Heat Pump Sizing Calculator

A whole-house CSA F280:12 load calculation — verbatim conductive tables, the AIM-2 air-leakage model, and the BASESIMP below-grade model. Get your design heating and cooling load and a recommended heat pump size.

Frequently Asked Questions

What size heat pump do I need?

Heat pump size is set by your home’s design heating load — the heat lost on the coldest design day — not by a flat BTU-per-square-foot rule. This calculator runs a whole-house CSA F280:12 load calculation: verbatim F280 conductive tables, the AIM-2 air-leakage model, and the BASESIMP below-grade model. Enter your home details for a design heating and cooling load in watts and BTU/h, plus a recommended heat pump capacity. A registered Energy Advisor or HOT2000 report is still required for rebate or code submissions.

Is this a real CSA F280 calculation?

It uses the CSA F280:12 methodology: the conductive heat-loss tables are verbatim from the standard, air leakage uses the AIM-2 model (Walker-Wilson / HOT2000) that F280 §5.2.3.1 references, and below-grade uses the BASESIMP model (NRCan) that F280 §5.2.2 specifies. Validated against F280’s own published §8.3.9 reference home to within about 2%. It is an estimate, not a certified F280 report — a registered Energy Advisor or HOT2000 run is required for rebate or permit submissions.

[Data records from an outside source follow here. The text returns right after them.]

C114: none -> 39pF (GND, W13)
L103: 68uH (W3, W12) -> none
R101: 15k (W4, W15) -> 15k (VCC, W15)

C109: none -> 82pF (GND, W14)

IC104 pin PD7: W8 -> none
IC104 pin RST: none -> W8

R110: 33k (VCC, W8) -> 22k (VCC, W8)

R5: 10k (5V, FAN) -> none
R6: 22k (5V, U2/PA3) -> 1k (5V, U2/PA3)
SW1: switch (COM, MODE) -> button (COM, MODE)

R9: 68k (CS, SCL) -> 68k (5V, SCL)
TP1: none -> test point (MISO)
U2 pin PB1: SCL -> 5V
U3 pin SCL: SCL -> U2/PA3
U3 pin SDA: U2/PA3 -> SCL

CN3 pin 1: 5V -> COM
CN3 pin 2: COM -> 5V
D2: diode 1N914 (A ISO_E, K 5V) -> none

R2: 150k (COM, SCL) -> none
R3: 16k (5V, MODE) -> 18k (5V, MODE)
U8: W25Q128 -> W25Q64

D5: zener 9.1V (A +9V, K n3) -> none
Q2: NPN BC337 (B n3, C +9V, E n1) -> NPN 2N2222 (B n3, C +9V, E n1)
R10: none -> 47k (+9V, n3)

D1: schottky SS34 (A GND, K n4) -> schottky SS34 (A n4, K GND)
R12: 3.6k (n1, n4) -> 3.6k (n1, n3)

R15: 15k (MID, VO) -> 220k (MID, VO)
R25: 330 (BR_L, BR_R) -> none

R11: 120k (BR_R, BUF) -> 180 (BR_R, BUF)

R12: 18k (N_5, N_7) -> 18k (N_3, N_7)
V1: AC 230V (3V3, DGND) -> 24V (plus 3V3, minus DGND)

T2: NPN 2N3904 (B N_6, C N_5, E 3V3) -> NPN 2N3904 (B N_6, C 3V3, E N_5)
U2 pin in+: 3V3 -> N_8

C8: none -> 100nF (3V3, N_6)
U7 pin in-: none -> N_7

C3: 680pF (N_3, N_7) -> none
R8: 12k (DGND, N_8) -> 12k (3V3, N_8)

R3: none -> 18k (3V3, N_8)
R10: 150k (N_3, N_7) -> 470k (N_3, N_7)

What happens if my heat pump is the wrong size?

An undersized heat pump runs continuously, can’t hold setpoint on the coldest days, and wears out early. An oversized unit short-cycles — starting and stopping too often — which hurts efficiency, humidity control, and compressor life. Right-sizing to the design load is what keeps a heat pump comfortable and efficient.